| DAFTAR PERTANYAAN |
a – Ringkaslah artikel tentang krisis 2008 dan ancaman resesi dalam dua kalimat.
b – Teruskan artikel tentang krisis 2008 dan ancaman resesi ini, mulai setelah kalimat terakhirnya.

| KUTIPAN DOKUMEN |

((

Reporter: Moh. Khory Alfarizi
Editor: Rr. Ariyani Yaktı Widyastuti
Tempo.co, Senin, 24 Oktober 2022
TEMPO.CO, Jakarta – Ekonom senior Universitas Indonesia Faisal Basri menjelaskan perbedaan kondisi Indonesia saat menghadapi krisis pada tahun 2008 dan ancaman resesi global tahun depan.
Faisal menceritakan bahwa krisis yang terjadi pada periode tahun 2008-2009 dipicu oleh krisis finansial global di Amerika Serikat. Saat itu, investasi berbagai sektor hancur yang bermula dari kejatuhan sektor finansial.
“Pengaruhnya ke aset, misalnya. Aset dana pensiun anjlok. Jadi ke demand side, supply agak banyak terganggu,” ujar Faisal kepada Tempo, Kamis, 20 Oktober 2022.
Meski begitu, menurut Faisal Basri, pengaruh krisis terhadap Indonesia pada tahun 2008 itu sangat kecil. Efek penuh krisis baru dirasakan pada tahun 2009, saat pertumbuhan ekonomi global berada di minus 0,1 persen, tapi Indonesia masih bisa mencetak pertumbuhan 4,6 persen. Hal itu terjadi karena sektor keuangan Indonesia belum terlalu dalam dan tidak terintegrasi dengan sektor keuangan global.
Kondisi Indonesia ini, menurut Faisal, berbeda halnya dengan Singapura yang perekonomiannya ambles. Negara singa itu merupakan salah negara yang terintegrasi degan sistem keuangan global. Sementara, Indonesia praktis tidak banyak terpengaruh, tidak terjadi kebangkrutan massal, dan tak terjadi kehancuran sektor keuangan.
Sementara di Amerika Serikat, kata Faisal, usai Lehman Brothers pailit, lalu pemerintah mengkonsolidasikan sejumlah bank besarnya. “Jadi yang kena adalah negara yang sistem keuangannya terintegrasi dengan sistem keuangan global. Pengaruhnya terbatas.”

))

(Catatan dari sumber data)
((

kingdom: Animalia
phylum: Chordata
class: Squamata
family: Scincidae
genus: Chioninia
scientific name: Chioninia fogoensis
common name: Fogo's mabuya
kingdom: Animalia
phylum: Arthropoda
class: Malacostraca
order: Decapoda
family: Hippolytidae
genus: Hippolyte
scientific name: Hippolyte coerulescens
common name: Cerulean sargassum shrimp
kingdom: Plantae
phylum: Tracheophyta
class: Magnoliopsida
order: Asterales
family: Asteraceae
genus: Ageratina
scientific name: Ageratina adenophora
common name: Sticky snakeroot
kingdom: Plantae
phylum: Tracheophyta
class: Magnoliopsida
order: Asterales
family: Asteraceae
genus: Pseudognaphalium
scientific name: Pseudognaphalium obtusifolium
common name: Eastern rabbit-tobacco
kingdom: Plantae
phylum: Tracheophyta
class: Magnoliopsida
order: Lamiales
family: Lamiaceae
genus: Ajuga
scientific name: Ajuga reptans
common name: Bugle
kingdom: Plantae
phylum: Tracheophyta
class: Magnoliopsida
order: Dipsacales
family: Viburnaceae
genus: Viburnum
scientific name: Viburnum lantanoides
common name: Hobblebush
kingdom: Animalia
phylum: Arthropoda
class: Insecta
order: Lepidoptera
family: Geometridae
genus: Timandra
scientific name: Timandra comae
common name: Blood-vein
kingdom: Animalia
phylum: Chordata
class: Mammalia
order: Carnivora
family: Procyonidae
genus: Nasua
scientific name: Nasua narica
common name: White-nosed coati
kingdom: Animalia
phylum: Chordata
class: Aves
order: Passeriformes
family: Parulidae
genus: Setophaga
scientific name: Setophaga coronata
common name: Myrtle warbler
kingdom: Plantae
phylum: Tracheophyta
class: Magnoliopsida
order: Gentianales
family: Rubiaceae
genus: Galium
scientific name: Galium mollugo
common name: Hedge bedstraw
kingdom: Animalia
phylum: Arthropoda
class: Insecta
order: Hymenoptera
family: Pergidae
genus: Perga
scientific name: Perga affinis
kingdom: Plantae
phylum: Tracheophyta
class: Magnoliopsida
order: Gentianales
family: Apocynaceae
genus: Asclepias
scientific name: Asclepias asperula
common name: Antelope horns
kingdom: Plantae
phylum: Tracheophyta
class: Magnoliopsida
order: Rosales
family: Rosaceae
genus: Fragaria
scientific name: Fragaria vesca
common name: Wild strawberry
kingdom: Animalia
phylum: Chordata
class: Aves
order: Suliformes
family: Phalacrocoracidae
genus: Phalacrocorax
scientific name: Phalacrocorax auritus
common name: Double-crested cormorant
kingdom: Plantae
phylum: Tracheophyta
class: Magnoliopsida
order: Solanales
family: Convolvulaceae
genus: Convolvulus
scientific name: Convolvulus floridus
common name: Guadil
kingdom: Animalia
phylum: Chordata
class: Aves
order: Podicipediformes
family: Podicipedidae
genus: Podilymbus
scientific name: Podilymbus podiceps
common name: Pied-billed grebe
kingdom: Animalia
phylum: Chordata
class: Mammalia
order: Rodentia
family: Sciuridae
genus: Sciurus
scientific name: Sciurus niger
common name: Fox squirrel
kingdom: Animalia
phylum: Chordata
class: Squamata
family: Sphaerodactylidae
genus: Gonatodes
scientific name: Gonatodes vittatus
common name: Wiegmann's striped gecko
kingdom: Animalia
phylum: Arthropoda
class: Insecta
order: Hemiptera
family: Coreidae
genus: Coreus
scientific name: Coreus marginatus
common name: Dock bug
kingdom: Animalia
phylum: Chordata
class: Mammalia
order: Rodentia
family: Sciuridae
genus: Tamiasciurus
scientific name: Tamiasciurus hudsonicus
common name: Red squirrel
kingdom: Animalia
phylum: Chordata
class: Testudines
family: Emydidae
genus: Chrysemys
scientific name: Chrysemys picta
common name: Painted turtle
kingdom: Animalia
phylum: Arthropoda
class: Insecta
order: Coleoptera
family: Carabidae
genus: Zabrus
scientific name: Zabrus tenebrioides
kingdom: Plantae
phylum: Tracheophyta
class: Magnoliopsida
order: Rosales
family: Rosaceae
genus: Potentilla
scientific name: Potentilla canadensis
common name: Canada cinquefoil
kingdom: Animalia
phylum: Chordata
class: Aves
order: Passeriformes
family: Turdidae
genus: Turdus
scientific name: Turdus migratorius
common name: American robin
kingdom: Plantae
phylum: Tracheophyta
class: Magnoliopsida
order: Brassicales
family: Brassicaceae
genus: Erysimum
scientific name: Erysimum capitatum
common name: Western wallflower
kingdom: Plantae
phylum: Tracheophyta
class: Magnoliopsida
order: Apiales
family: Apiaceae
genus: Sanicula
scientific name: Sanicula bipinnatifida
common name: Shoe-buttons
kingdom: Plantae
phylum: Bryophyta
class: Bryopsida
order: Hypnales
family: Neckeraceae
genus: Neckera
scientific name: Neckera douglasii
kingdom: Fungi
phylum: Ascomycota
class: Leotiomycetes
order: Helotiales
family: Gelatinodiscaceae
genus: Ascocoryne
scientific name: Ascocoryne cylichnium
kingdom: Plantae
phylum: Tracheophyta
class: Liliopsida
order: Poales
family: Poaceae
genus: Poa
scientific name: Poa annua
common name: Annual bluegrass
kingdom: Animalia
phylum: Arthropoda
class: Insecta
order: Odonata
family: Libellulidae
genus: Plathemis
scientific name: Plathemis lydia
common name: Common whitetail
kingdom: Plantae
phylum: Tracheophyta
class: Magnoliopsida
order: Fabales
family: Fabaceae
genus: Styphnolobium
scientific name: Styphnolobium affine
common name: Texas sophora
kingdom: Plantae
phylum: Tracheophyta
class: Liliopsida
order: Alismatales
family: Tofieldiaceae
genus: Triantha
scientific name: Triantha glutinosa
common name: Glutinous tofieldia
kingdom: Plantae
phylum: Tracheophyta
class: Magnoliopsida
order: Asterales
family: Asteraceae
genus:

))

| HASIL LATIHAN |
a – Ekonom senior Universitas Indonesia Faisal Basri menjelaskan bahwa krisis 2008-2009 dipicu krisis finansial global di Amerika Serikat, tetapi pengaruhnya terhadap Indonesia kecil: pada 2009 ekonomi global tumbuh minus 0,1 persen, sedangkan Indonesia masih tumbuh 4,6 persen. Menurutnya, hal itu terjadi karena sektor keuangan Indonesia belum terlalu dalam dan tidak terintegrasi dengan sektor keuangan global, berbeda dengan Singapura yang perekonomiannya ambles.

b –
Adapun dampak krisis saat itu ke warga negara Amerika Serikat, Faisal menambahkan, tak sedikit yang langsung jatuh miskin. Mulai dari yang tidak bisa bayar cicilan kredit saat harga perumahan anjlok, dan banyak orang yang seketika tidak punya rumah di sana.
Sedangkan hal tersebut tak terjadi di Indonesia. Ekonom lulusan Vanderbilt University, Amerika Serikat itu, menuturkan, krisis saat itu hanya berdampak ke ekspor nasional. “Ekspor Indonesia juga tidak terlalu besar terhadap PDB, hanya 20 persen, berbeda dengan Singapura, mencapai 170 persen,” ucapnya.
Ia juga menyoroti sektor keuangan Indonesia pada tahun 2009 masih banyak bergantung kepada investor asing daripada sekarang. “Kalau saya enggak salah, kira-kira saham yang dimiliki oleh investor asing itu 50 persen, sekarang tinggal 32 persen,” tuturnya.
Jadi, dengan kemungkinan terburuk, bila terjadi resesi pada tahun depan, menurut Faisal, kalaupun sektor keuangannya terganggu, dampaknya tetap tak terlalu signifikan terhadap Indonesia. Bila kepemilikan saham asing itu dijual, pasar saham tidak akan terlalu jatuh seperti 2009.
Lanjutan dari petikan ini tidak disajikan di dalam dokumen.